**Your goal**
Please transcribe the data below in full. Omit any picture you find in it.

(Source data)
━━━━━━━━━━━━━━━━━━━━

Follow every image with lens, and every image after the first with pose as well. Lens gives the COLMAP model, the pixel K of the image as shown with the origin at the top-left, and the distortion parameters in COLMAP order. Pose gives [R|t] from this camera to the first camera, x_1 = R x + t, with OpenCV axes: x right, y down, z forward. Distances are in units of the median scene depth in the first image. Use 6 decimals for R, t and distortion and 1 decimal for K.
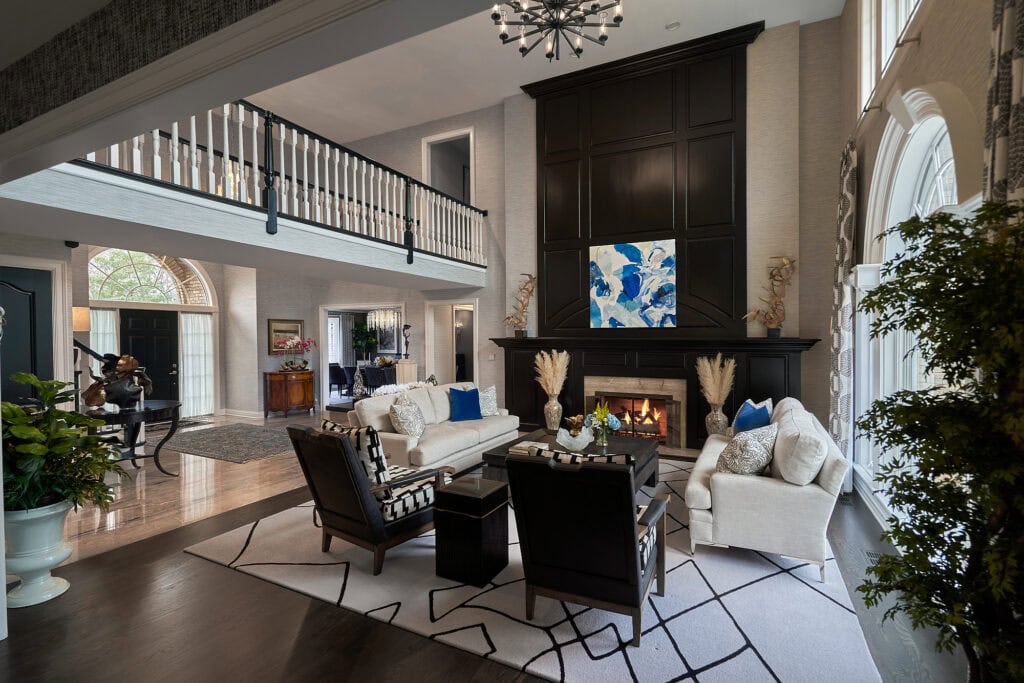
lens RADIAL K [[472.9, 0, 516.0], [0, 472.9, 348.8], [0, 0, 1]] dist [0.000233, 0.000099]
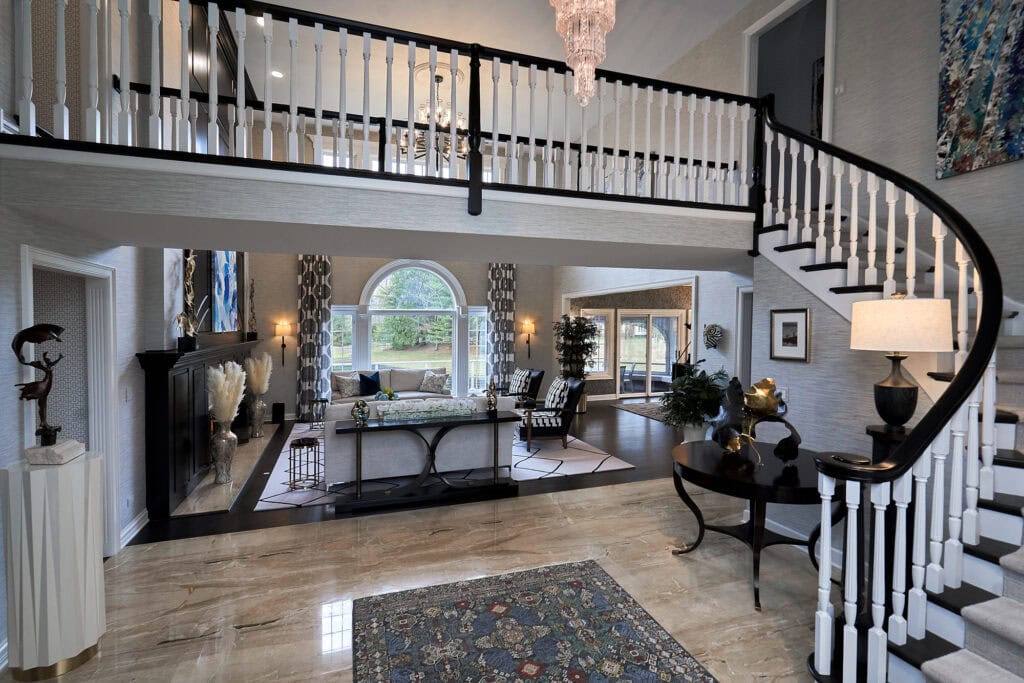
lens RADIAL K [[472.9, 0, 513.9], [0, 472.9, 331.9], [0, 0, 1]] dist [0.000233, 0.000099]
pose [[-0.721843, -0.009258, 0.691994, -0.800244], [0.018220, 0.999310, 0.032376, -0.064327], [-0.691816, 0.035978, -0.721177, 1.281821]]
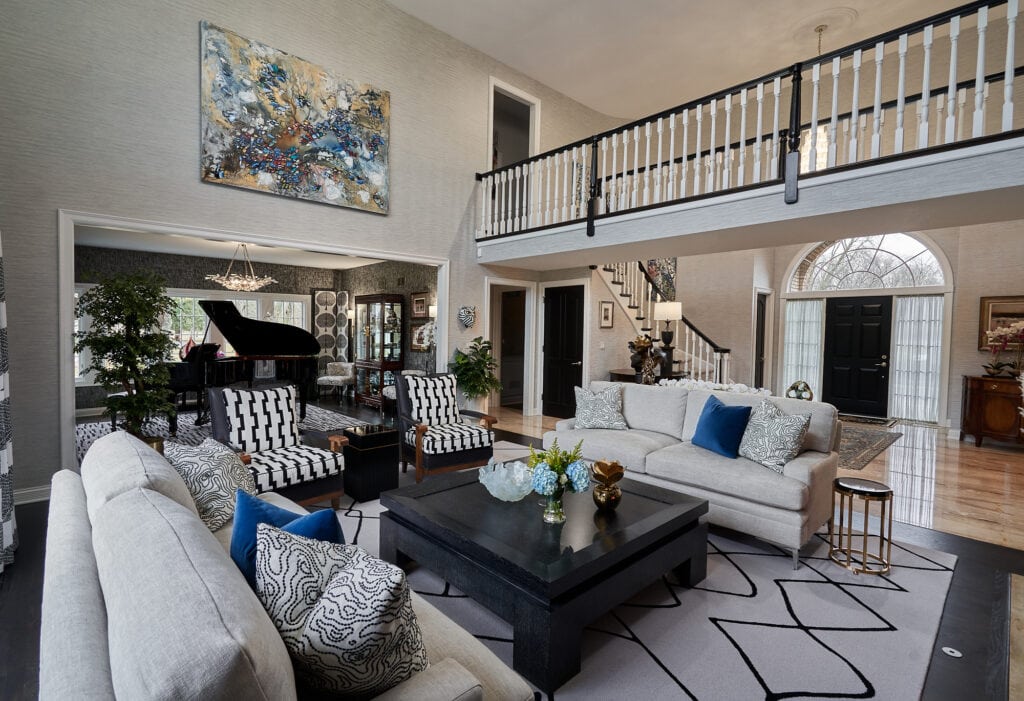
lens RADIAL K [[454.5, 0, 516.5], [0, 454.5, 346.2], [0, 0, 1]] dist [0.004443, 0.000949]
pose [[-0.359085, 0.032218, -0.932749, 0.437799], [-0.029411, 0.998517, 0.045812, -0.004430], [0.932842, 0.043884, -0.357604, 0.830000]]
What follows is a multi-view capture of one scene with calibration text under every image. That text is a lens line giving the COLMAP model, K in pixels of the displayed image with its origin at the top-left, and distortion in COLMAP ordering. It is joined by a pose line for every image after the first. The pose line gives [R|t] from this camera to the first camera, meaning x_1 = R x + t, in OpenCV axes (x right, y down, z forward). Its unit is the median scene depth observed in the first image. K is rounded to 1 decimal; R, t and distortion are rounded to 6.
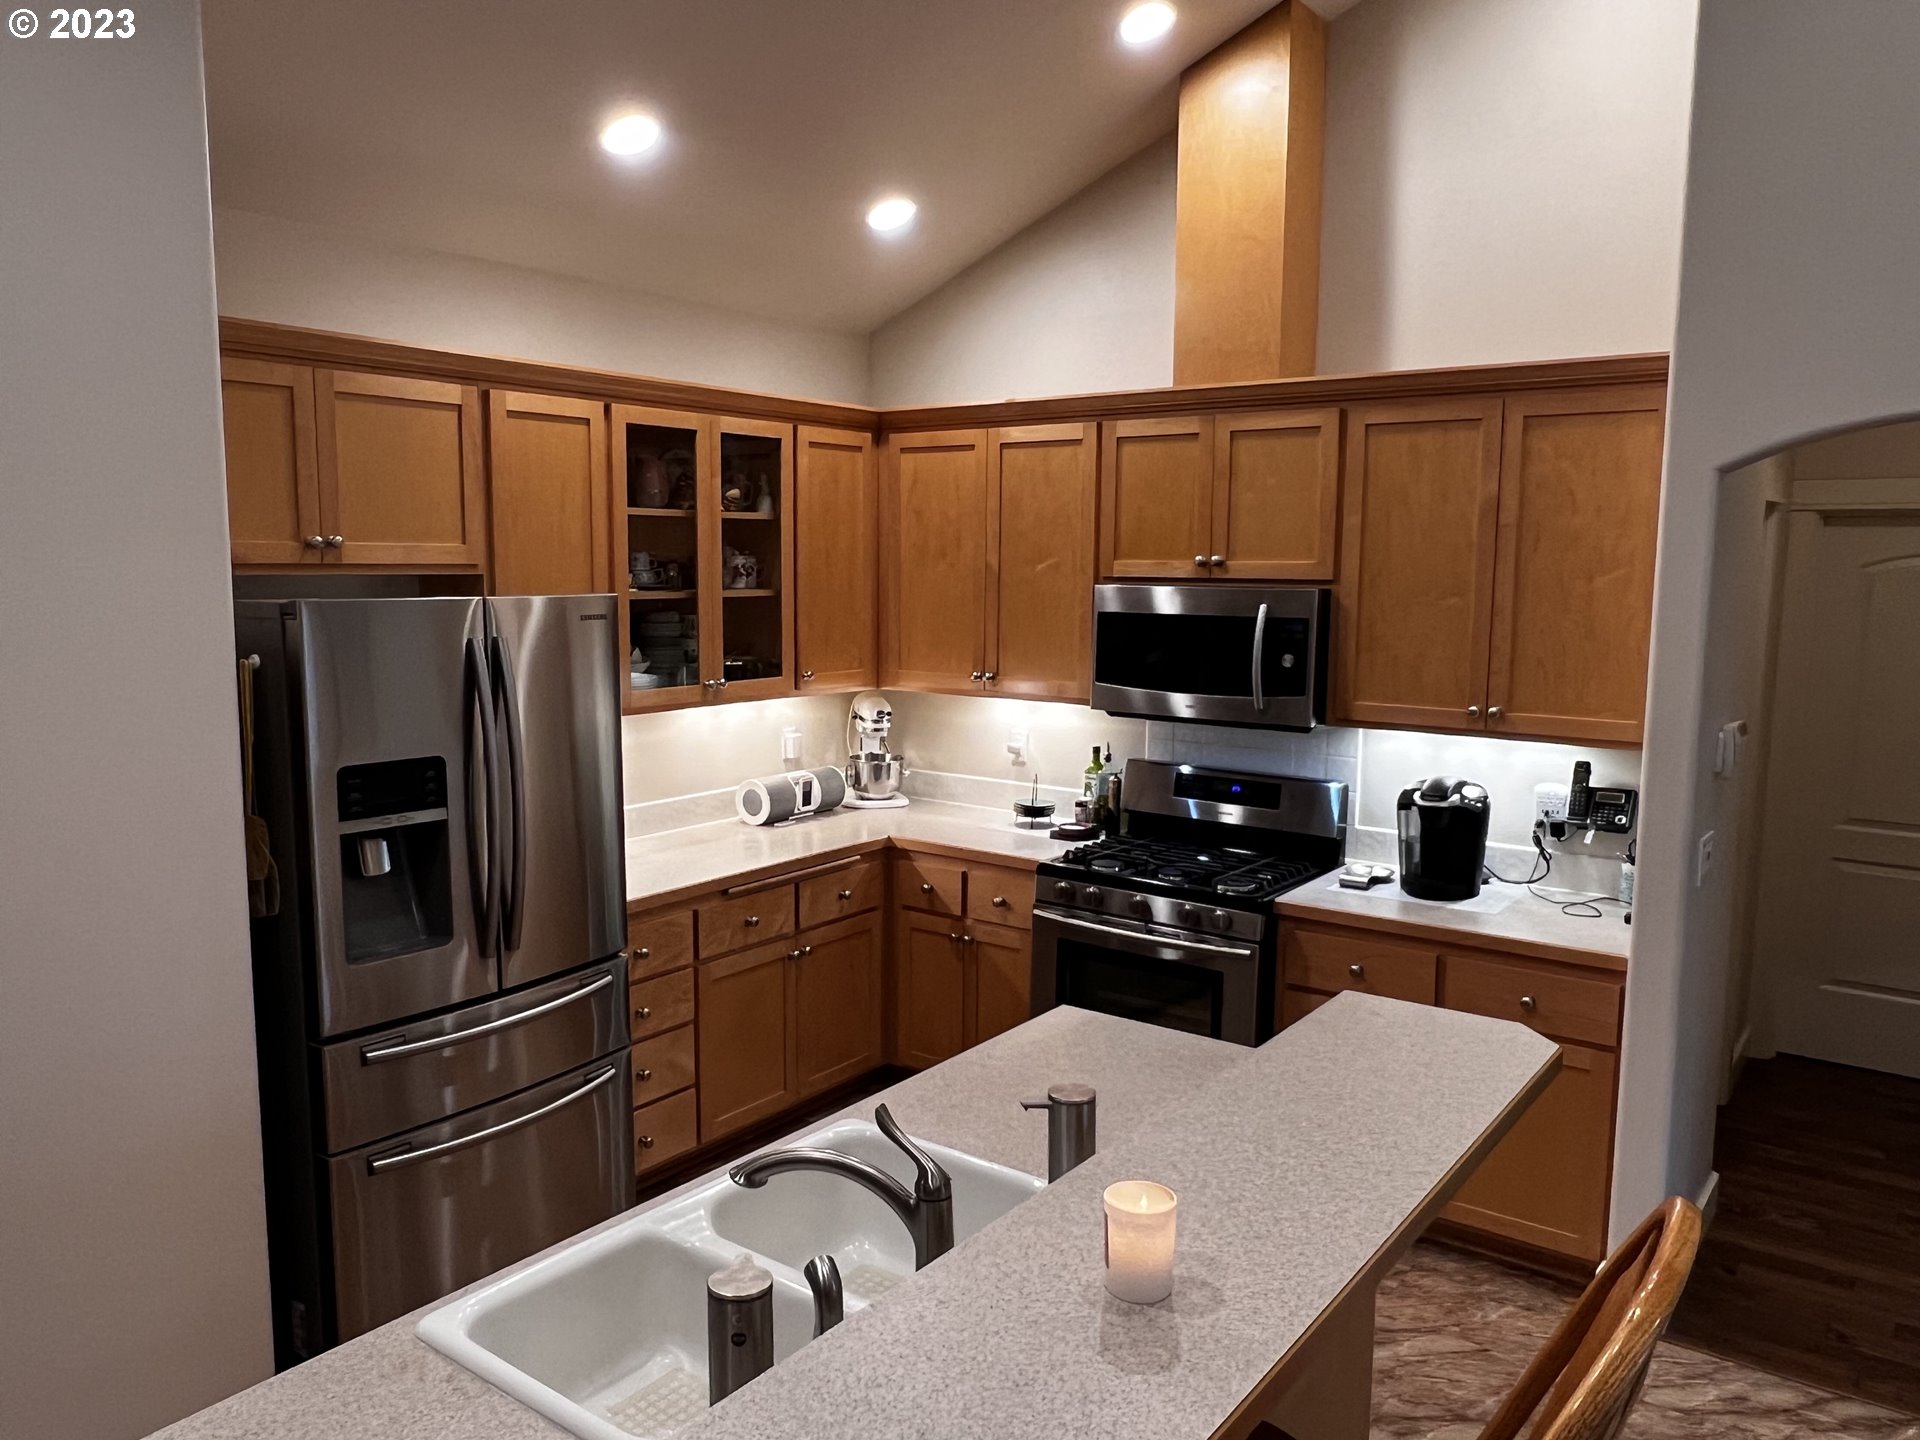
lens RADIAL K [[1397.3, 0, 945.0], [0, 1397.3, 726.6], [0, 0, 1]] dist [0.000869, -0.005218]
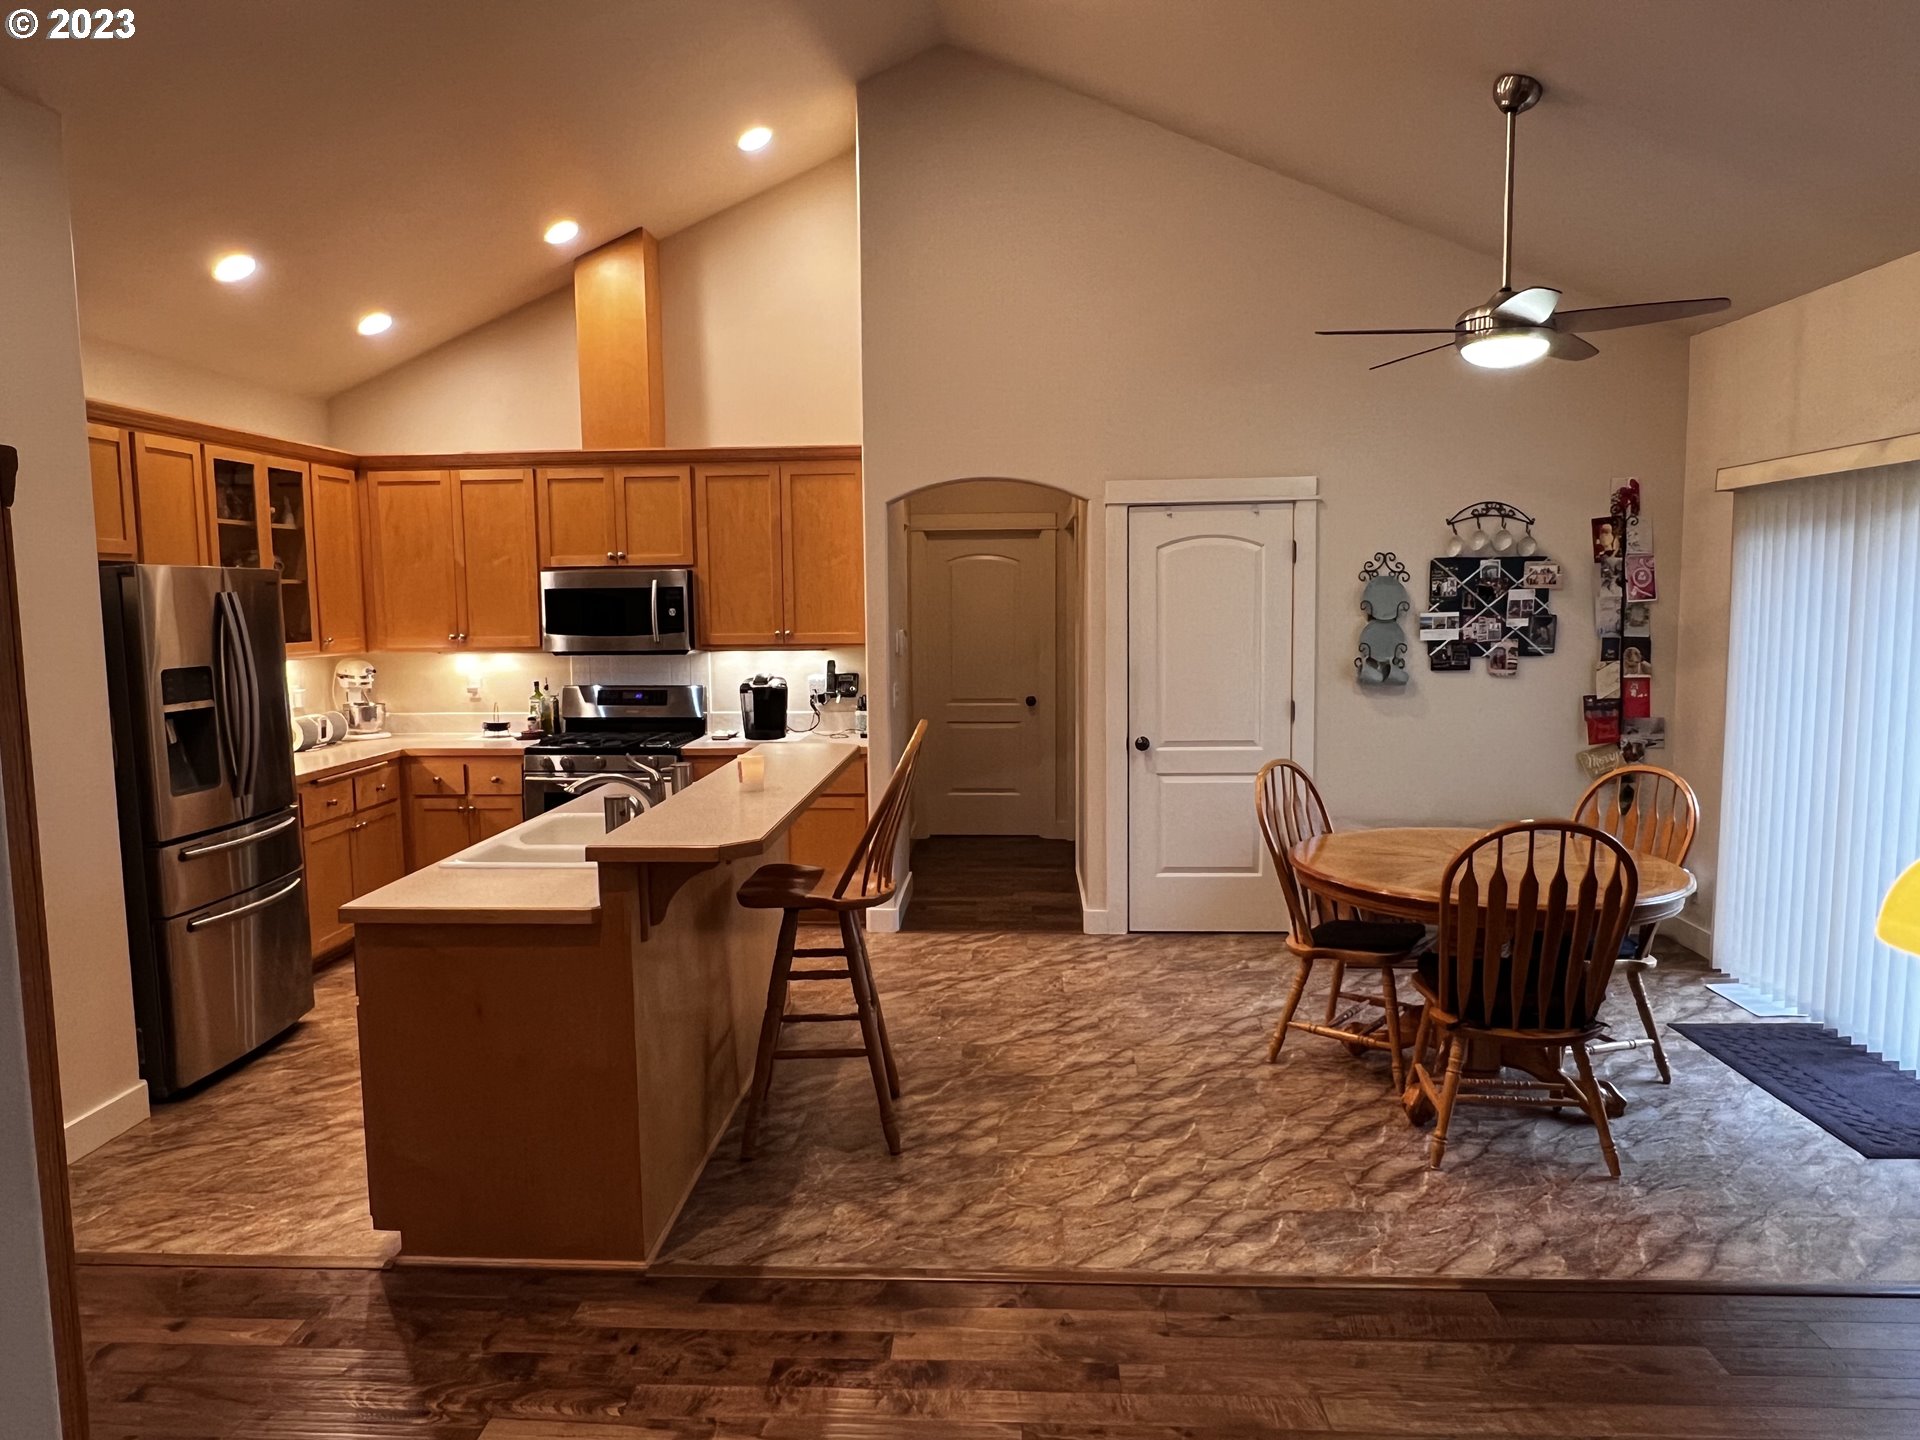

━━━━━━━━━━━━━━━━━━━━

**Response for this exercise**
Follow every image with lens, and every image after the first with pose as well. Lens gives the COLMAP model, the pixel K of the image as shown with the origin at the top-left, and the distortion parameters in COLMAP order. Pose gives [R|t] from this camera to the first camera, x_1 = R x + t, with OpenCV axes: x right, y down, z forward. Distances are in units of the median scene depth in the first image. Use 6 decimals for R, t and distortion and 1 decimal for K.
lens RADIAL K [[472.9, 0, 516.0], [0, 472.9, 348.8], [0, 0, 1]] dist [0.000233, 0.000099]
lens RADIAL K [[472.9, 0, 513.9], [0, 472.9, 331.9], [0, 0, 1]] dist [0.000233, 0.000099]
pose [[-0.721843, -0.009258, 0.691994, -0.800244], [0.018220, 0.999310, 0.032376, -0.064327], [-0.691816, 0.035978, -0.721177, 1.281821]]
lens RADIAL K [[454.5, 0, 516.5], [0, 454.5, 346.2], [0, 0, 1]] dist [0.004443, 0.000949]
pose [[-0.359085, 0.032218, -0.932749, 0.437799], [-0.029411, 0.998517, 0.045812, -0.004430], [0.932842, 0.043884, -0.357604, 0.830000]]
What follows is a multi-view capture of one scene with calibration text under every image. That text is a lens line giving the COLMAP model, K in pixels of the displayed image with its origin at the top-left, and distortion in COLMAP ordering. It is joined by a pose line for every image after the first. The pose line gives [R|t] from this camera to the first camera, meaning x_1 = R x + t, in OpenCV axes (x right, y down, z forward). Its unit is the median scene depth observed in the first image. K is rounded to 1 decimal; R, t and distortion are rounded to 6.
lens RADIAL K [[1397.3, 0, 945.0], [0, 1397.3, 726.6], [0, 0, 1]] dist [0.000869, -0.005218]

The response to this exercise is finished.